Exercise goal >> From the first line of the entries below to the line with "cells show low", give each line again exactly.

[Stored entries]
---------------
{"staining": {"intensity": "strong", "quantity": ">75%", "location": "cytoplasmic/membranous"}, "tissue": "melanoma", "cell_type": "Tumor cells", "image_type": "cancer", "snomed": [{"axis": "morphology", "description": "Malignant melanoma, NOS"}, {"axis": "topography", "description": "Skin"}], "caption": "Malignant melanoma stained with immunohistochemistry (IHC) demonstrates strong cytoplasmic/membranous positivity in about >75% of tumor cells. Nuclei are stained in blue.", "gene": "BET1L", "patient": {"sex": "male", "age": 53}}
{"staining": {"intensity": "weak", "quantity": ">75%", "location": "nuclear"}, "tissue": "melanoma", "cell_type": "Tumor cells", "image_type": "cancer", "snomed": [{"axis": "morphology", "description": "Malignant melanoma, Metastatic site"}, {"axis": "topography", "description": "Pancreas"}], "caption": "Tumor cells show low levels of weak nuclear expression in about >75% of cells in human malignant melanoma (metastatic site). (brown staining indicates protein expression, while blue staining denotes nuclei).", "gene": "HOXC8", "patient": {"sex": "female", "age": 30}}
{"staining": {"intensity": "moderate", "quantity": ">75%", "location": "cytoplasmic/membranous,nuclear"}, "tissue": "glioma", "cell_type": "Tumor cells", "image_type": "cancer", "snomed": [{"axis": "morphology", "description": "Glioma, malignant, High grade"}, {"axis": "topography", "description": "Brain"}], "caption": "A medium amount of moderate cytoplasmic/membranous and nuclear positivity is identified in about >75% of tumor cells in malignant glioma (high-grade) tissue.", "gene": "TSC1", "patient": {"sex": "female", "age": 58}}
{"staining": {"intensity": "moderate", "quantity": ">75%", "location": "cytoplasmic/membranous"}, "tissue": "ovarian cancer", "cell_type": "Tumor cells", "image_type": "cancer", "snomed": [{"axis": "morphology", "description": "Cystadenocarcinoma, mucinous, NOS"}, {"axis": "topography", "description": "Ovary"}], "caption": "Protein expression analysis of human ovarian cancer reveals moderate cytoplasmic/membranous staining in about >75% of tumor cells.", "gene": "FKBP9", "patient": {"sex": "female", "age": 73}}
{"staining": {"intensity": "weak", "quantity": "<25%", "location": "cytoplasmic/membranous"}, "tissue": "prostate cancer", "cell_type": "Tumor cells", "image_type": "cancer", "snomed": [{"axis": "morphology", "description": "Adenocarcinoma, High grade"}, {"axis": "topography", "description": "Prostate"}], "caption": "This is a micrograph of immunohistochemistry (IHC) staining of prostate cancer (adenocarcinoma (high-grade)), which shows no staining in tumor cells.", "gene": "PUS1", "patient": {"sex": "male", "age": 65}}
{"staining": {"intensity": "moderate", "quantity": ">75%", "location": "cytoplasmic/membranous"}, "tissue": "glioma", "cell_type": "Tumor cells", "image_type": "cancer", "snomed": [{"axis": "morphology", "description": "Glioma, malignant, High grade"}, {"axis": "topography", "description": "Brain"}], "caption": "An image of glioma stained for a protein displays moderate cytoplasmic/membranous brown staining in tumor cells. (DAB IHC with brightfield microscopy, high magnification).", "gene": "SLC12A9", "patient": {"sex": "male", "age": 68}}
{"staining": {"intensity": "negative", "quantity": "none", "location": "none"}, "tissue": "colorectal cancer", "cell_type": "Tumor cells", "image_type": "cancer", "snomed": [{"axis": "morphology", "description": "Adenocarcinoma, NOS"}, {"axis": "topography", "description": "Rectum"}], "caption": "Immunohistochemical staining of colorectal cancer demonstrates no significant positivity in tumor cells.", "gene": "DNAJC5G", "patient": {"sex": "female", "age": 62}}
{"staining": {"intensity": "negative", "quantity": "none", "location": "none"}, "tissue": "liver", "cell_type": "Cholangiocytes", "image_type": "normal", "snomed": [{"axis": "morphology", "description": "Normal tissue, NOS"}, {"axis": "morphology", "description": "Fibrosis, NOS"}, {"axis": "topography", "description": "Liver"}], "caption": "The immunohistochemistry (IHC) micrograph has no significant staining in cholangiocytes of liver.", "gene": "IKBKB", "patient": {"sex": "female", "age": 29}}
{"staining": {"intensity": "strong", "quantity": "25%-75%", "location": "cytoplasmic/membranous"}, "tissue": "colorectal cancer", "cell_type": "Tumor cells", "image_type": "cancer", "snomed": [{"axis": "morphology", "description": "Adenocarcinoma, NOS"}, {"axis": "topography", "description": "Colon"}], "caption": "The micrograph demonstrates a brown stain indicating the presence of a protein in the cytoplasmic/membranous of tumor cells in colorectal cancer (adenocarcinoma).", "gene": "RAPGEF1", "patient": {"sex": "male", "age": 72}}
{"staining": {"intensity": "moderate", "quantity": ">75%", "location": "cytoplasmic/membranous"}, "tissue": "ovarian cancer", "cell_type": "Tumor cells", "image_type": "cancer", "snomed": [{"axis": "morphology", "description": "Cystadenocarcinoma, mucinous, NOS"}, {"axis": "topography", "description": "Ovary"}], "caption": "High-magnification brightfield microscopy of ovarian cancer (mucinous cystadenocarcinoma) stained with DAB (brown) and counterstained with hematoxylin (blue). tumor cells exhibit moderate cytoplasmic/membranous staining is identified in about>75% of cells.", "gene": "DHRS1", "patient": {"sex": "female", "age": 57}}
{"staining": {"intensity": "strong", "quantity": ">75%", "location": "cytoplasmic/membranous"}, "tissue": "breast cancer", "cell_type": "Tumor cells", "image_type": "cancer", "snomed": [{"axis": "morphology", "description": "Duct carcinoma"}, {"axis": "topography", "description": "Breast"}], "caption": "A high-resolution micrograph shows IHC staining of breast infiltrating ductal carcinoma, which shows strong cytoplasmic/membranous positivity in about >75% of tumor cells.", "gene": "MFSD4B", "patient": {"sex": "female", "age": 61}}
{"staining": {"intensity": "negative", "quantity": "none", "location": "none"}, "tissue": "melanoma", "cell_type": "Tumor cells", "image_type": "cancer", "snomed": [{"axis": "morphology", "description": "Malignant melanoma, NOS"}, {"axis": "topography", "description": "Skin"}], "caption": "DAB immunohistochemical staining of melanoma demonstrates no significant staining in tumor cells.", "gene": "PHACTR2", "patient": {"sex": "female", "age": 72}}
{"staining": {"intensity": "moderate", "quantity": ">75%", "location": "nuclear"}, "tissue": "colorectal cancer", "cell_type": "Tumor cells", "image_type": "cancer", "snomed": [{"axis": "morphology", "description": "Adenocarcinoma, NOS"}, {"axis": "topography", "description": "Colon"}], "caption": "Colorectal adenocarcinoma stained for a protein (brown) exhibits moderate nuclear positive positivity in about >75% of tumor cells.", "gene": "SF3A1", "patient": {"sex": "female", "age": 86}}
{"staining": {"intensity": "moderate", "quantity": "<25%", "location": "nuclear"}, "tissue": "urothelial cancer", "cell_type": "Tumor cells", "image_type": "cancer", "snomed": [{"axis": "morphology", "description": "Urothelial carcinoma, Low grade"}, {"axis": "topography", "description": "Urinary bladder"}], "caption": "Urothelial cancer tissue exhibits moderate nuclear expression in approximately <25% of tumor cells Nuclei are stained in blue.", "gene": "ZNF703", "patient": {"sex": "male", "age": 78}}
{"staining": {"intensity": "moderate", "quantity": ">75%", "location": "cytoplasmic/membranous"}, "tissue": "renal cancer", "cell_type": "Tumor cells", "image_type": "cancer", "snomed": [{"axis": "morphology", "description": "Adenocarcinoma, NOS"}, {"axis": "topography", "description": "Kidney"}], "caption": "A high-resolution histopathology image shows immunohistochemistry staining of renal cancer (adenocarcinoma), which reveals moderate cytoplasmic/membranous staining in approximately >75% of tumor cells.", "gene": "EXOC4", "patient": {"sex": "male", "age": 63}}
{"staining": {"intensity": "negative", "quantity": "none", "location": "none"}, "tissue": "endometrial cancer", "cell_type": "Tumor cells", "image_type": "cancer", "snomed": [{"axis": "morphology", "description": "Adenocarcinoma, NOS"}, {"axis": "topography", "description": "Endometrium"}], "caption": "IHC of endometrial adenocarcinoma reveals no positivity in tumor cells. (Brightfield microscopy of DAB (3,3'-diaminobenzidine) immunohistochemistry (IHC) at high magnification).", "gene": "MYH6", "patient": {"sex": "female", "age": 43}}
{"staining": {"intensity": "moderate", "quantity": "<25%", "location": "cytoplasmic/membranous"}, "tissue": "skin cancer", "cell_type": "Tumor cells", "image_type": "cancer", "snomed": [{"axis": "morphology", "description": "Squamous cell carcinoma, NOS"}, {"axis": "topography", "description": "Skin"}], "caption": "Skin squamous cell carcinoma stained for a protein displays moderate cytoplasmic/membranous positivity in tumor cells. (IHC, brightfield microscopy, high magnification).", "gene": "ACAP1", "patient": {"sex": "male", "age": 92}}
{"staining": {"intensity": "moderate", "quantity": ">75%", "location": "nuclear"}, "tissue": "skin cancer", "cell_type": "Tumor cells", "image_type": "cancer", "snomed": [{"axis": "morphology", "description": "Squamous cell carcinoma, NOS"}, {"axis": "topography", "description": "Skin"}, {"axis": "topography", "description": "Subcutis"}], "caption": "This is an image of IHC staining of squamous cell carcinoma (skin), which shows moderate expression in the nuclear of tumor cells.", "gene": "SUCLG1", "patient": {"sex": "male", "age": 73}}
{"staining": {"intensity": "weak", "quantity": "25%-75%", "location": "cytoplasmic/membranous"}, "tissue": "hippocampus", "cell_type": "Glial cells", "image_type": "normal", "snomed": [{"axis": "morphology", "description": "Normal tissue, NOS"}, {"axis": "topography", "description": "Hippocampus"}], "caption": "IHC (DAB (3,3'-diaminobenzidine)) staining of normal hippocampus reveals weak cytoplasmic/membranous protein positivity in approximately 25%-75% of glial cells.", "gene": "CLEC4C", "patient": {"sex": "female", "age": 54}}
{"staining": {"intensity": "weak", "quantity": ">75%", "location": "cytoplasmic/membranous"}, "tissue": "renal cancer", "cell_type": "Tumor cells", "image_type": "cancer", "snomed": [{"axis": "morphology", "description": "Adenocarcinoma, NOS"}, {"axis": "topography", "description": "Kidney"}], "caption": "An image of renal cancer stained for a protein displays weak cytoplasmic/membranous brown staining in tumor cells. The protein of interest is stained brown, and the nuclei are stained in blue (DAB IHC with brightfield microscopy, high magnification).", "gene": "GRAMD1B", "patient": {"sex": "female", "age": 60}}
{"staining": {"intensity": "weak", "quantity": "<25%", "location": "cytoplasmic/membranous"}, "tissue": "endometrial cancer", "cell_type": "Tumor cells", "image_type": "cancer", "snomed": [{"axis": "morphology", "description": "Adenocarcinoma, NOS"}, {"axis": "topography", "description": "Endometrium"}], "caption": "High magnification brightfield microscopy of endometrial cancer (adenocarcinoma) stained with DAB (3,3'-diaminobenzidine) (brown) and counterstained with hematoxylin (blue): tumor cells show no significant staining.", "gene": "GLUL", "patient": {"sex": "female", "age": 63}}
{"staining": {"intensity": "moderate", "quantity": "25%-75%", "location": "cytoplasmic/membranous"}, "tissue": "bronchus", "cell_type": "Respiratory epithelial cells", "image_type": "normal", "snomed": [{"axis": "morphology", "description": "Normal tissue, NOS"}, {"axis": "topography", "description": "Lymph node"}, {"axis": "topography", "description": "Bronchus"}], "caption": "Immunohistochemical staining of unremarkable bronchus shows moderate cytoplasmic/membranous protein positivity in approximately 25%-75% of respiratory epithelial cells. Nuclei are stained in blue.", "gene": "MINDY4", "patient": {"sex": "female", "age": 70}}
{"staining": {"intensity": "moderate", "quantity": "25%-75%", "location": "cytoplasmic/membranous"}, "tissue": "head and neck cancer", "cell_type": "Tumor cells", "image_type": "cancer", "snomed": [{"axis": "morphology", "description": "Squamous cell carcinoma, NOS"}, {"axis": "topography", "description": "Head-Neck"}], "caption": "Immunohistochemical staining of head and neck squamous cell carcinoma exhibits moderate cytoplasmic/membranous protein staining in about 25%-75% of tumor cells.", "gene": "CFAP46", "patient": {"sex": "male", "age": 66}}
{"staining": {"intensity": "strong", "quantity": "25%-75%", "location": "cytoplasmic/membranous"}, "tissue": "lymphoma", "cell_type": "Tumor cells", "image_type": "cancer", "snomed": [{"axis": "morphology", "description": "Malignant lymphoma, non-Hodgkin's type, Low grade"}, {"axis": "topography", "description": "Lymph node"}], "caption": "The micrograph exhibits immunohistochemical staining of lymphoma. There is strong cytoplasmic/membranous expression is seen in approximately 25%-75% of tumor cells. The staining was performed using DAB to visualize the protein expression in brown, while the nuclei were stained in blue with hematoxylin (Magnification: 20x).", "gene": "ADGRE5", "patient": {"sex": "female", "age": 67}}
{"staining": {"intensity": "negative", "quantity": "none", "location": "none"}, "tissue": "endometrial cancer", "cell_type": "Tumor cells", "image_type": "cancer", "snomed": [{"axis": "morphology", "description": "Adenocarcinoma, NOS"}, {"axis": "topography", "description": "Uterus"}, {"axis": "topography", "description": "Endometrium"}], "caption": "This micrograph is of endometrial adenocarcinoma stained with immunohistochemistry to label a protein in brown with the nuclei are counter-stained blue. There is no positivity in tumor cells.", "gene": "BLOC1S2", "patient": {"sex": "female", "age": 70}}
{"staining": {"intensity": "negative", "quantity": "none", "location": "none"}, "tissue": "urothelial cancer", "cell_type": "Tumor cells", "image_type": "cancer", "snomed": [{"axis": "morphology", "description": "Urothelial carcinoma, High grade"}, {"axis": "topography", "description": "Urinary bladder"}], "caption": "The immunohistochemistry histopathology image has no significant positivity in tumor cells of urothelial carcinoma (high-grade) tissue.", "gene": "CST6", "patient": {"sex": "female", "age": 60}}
---------------
Reply >>
{"staining": {"intensity": "strong", "quantity": ">75%", "location": "cytoplasmic/membranous"}, "tissue": "melanoma", "cell_type": "Tumor cells", "image_type": "cancer", "snomed": [{"axis": "morphology", "description": "Malignant melanoma, NOS"}, {"axis": "topography", "description": "Skin"}], "caption": "Malignant melanoma stained with immunohistochemistry (IHC) demonstrates strong cytoplasmic/membranous positivity in about >75% of tumor cells. Nuclei are stained in blue.", "gene": "BET1L", "patient": {"sex": "male", "age": 53}}
{"staining": {"intensity": "weak", "quantity": ">75%", "location": "nuclear"}, "tissue": "melanoma", "cell_type": "Tumor cells", "image_type": "cancer", "snomed": [{"axis": "morphology", "description": "Malignant melanoma, Metastatic site"}, {"axis": "topography", "description": "Pancreas"}], "caption": "Tumor cells show low levels of weak nuclear expression in about >75% of cells in human malignant melanoma (metastatic site). (brown staining indicates protein expression, while blue staining denotes nuclei).", "gene": "HOXC8", "patient": {"sex": "female", "age": 30}}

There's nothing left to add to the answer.